“母亲,不要抛下我!”
一个小女孩拉着一个妇人的衣角,妇人一脸心疼的抚摸她的脸。

“源源,你要记得母亲和父亲永远是爱你的,一定要活下去!”
艹?
母亲,有什么事我们一起面对不可以吗?


对不起,源源,活下去。
妇人狠心将小女孩推进地窖,拽下腰间的穗子,系在窖门的锁口上,一个淡淡的纹路出现又很快隐去。
小女孩不敢喊叫,听见外面痛苦的喊声,她无助地捂住耳朵,缩在角落。
不知过了多长时间,小女孩看见了一丝光亮,她向阴影处退去,来人黑色头发,身披龟甲纹羽织,手中握刀,小女孩看见这副装扮,知道这是鬼杀队员,母亲曾和她说过。
你是来救我的吗?


望月?
是的。


我是鬼杀队的,奉主公之名前来救援。你走吗?
走。

富冈义勇牵起小女孩的手,走出地窖,小女孩看到了穗子,她拿在手里,眼泪止不住的往下掉。

不哭,丑。
不愧是你啊
……

其实他意思是哄她不哭,但掐头去尾,就成这样子了。
小女孩没再哭了,跟着富冈走出屋子。
地上血流成河,往日和蔼可亲的亲人了无声息,许多隐队员正在埋葬望月族人。

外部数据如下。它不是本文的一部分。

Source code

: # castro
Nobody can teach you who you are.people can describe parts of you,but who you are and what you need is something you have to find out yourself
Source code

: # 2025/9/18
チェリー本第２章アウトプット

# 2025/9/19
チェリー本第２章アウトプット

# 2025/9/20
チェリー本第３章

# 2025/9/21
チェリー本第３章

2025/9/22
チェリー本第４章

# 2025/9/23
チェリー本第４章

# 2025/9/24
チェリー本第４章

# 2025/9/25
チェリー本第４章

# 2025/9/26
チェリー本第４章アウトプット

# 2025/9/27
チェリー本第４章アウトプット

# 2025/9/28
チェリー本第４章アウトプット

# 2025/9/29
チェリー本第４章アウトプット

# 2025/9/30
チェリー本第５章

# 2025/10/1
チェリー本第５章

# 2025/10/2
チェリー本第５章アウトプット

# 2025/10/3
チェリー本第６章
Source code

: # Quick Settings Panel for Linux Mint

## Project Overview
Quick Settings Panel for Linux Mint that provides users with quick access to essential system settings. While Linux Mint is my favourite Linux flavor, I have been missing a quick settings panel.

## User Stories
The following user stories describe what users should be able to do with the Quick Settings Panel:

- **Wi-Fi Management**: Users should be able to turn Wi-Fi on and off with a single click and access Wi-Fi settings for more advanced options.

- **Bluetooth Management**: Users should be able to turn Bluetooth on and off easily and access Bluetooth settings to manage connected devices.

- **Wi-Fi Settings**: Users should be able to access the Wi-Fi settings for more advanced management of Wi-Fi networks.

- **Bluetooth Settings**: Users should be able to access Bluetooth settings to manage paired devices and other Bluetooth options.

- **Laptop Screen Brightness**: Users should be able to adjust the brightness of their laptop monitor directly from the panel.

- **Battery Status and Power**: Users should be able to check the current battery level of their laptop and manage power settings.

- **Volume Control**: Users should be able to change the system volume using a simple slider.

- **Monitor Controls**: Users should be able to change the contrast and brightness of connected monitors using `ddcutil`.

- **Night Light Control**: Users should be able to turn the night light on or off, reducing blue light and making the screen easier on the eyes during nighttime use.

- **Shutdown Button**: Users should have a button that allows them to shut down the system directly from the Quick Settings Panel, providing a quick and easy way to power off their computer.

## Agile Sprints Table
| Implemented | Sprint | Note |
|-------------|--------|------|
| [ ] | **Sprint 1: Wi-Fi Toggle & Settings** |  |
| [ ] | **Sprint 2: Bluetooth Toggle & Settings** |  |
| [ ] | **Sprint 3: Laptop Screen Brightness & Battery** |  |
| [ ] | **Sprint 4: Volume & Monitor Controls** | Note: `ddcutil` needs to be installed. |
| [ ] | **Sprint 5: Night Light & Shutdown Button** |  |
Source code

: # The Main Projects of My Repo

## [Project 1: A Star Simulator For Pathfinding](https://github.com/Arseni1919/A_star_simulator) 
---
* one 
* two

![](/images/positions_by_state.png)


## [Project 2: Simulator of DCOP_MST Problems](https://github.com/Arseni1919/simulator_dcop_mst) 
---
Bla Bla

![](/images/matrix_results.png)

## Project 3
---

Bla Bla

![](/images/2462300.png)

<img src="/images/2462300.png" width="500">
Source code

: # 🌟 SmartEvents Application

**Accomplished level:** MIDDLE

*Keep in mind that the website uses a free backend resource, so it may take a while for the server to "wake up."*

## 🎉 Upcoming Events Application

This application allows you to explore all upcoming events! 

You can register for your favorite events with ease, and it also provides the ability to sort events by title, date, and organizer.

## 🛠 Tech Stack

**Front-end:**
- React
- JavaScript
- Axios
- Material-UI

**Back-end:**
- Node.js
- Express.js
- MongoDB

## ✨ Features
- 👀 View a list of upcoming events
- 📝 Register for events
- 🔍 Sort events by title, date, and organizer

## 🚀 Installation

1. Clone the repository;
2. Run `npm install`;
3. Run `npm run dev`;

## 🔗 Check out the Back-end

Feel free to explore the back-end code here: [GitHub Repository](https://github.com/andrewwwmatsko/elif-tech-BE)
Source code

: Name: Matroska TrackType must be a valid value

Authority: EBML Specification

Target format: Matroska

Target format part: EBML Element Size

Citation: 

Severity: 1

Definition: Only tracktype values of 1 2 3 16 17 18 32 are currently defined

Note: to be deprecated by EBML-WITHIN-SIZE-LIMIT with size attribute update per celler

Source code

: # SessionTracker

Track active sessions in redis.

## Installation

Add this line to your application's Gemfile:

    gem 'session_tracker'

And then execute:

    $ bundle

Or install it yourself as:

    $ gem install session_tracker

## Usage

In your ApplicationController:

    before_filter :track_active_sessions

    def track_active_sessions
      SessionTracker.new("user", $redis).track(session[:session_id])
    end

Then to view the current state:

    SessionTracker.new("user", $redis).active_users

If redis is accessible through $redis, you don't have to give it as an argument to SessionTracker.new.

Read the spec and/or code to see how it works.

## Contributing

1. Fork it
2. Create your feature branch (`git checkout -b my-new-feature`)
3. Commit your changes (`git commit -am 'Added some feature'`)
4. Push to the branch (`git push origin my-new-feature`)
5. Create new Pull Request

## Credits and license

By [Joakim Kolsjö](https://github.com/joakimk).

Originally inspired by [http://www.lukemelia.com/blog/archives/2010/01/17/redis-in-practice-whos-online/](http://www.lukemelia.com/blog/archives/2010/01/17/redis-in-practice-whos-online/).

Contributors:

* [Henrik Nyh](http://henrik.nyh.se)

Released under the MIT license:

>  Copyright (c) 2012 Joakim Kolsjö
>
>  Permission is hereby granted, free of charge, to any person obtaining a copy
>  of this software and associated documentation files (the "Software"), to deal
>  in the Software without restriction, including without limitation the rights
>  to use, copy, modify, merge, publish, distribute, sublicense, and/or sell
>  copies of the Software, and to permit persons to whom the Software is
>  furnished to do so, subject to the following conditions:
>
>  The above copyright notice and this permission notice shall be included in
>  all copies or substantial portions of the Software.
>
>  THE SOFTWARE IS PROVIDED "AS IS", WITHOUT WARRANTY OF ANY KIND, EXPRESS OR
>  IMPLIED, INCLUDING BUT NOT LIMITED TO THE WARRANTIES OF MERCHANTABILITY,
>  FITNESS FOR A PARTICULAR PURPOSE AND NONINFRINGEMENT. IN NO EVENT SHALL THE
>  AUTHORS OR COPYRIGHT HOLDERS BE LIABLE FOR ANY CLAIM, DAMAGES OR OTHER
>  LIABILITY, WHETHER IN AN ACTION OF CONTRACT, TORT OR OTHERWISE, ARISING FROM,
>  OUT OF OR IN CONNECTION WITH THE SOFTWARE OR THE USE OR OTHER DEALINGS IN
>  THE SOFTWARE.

小女孩慌张的四处张望,终于在一处看见了父亲母亲的和服,她撒开富冈的手,跑向那处。
父亲,母亲!

怎么会这样,为什么?!


是无惨。
无惨?


鬼。
话说,富冈你这样告诉一个十几岁的小孩子不好吧,会被讨厌的……富冈:我没有被讨厌!1
鬼吗?我知道鬼杀队是杀鬼的组织,请带我回鬼杀队吧,我想为家人报仇!


很危险。
危险我也要去,请您带我去吧!

过了一会儿,富冈似是妥协了,摸了摸小女孩的头。

……好。
小女孩拒绝了隐队员和富冈义勇的帮忙,自己埋葬了父亲母亲。
/磕了头/父亲母亲,我一定会为家族报仇的!

富冈义勇带走了小女孩,并向自己的师傅推荐,让小女孩去了鳞泷左近次那里学习。